With its large White and rural population, evangelical voters, and mix of factories and farms, Iowa—which is today hosting the first contest in the race for the Republican presidential nomination—is hardly representative of the national electorate. But it is a good bellwether of Republican sentiment and the party’s ideological fault lines.
Europe
Norway’s underlying inflation rate fell more than expected at the end of last year, reducing chances of more monetary tightening and suggesting there’s a chance interest rate cuts start earlier than policymakers have signaled.
Asia
As China’s property sector declines, President Xi Jinping needs to reshape the nation’s economic model to drive growth over the next decade. His government’s solution risks igniting a new wave of trade tensions across the globe. China’s leaders are pouring money into manufacturing as property-related activity, which once spurred about a fifth of the economy’s expansion, turned into a drag on growth in 2022.
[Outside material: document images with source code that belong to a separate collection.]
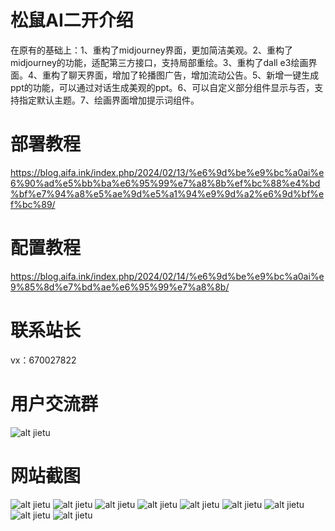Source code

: # 松鼠AI二开介绍
在原有的基础上：1、重构了midjourney界面，更加简洁美观。2、重构了midjourney的功能，适配第三方接口，支持局部重绘。3、重构了dall e3绘画界面。4、重构了聊天界面，增加了轮播图广告，增加流动公告。5、新增一键生成ppt的功能，可以通过对话生成美观的ppt。6、可以自定义部分组件显示与否，支持指定默认主题。7、绘画界面增加提示词组件。
# 部署教程
https://blog.aifa.ink/index.php/2024/02/13/%e6%9d%be%e9%bc%a0ai%e6%90%ad%e5%bb%ba%e6%95%99%e7%a8%8b%ef%bc%88%e4%bd%bf%e7%94%a8%e5%ae%9d%e5%a1%94%e9%9d%a2%e6%9d%bf%ef%bc%89/
# 配置教程
https://blog.aifa.ink/index.php/2024/02/14/%e6%9d%be%e9%bc%a0ai%e9%85%8d%e7%bd%ae%e6%95%99%e7%a8%8b/
# 联系站长
vx：670027822
# 用户交流群
![alt jietu](https://blog.kkk99.top/yasuo/qun.jpg)
# 网站截图
![alt jietu](https://i.postimg.cc/wT6GD0mx/20240405182120.png)
![alt jietu](https://i.postimg.cc/jS6MSPFG/002.png)
![alt jietu](https://i.postimg.cc/zDbZX2S6/003.png)
![alt jietu](https://i.postimg.cc/7Yks8KBg/004.png)
![alt jietu](https://i.postimg.cc/vTLvZdP5/005.png)
![alt jietu](https://i.postimg.cc/ydC9gb3j/006.png)
![alt jietu](https://i.postimg.cc/SRTJrTRw/007.png)
![alt jietu](https://i.postimg.cc/DyV3btr9/20240405185211.png)
![alt jietu](https://i.postimg.cc/yxMWtJhP/O1-CN01-Py-Zi-Ul6933340.png)
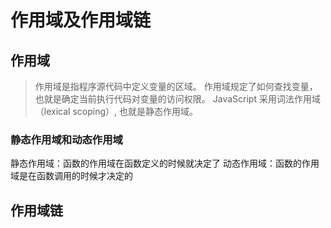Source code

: # 作用域及作用域链

## 作用域

> 作用域是指程序源代码中定义变量的区域。
> 作用域规定了如何查找变量，也就是确定当前执行代码对变量的访问权限。
> JavaScript 采用词法作用域（lexical scoping）, 也就是静态作用域。

### 静态作用域和动态作用域

静态作用域：函数的作用域在函数定义的时候就决定了
动态作用域：函数的作用域是在函数调用的时候才决定的

## 作用域链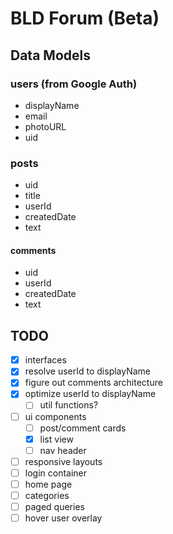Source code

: # BLD Forum (Beta)

## Data Models

### users (from Google Auth)

- displayName
- email
- photoURL
- uid

### posts

- uid
- title
- userId
- createdDate
- text

#### comments

- uid
- userId
- createdDate
- text

## TODO

- [x] interfaces
- [x] resolve userId to displayName
- [x] figure out comments architecture
- [x] optimize userId to displayName
  - [ ] util functions?
- [ ] ui components
  - [ ] post/comment cards
  - [x] list view
  - [ ] nav header
- [ ] responsive layouts
- [ ] login container
- [ ] home page
- [ ] categories
- [ ] paged queries
- [ ] hover user overlay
New Zealand house-building costs rose at the slowest pace in more than seven years, as high interest rates and economic uncertainty curb demand for new homes.
South America
Chilean consumer prices posted their biggest monthly drop in more than a decade in December, surprising investors and supporting the central bank’s guidance for more sharp interest rate cuts ahead.
Argentina ended 2023 with the fastest inflation in more than three decades, as President Javier Milei started to unwind a thicket of currency controls and price freezes imposed by the previous administration. The International Monetary Fund gave Milei’s plan a vote of confidence, approving Wednesday a review of its $44 billion program that paves the way for a larger-than-expected loan disbursement of $4.7 billion.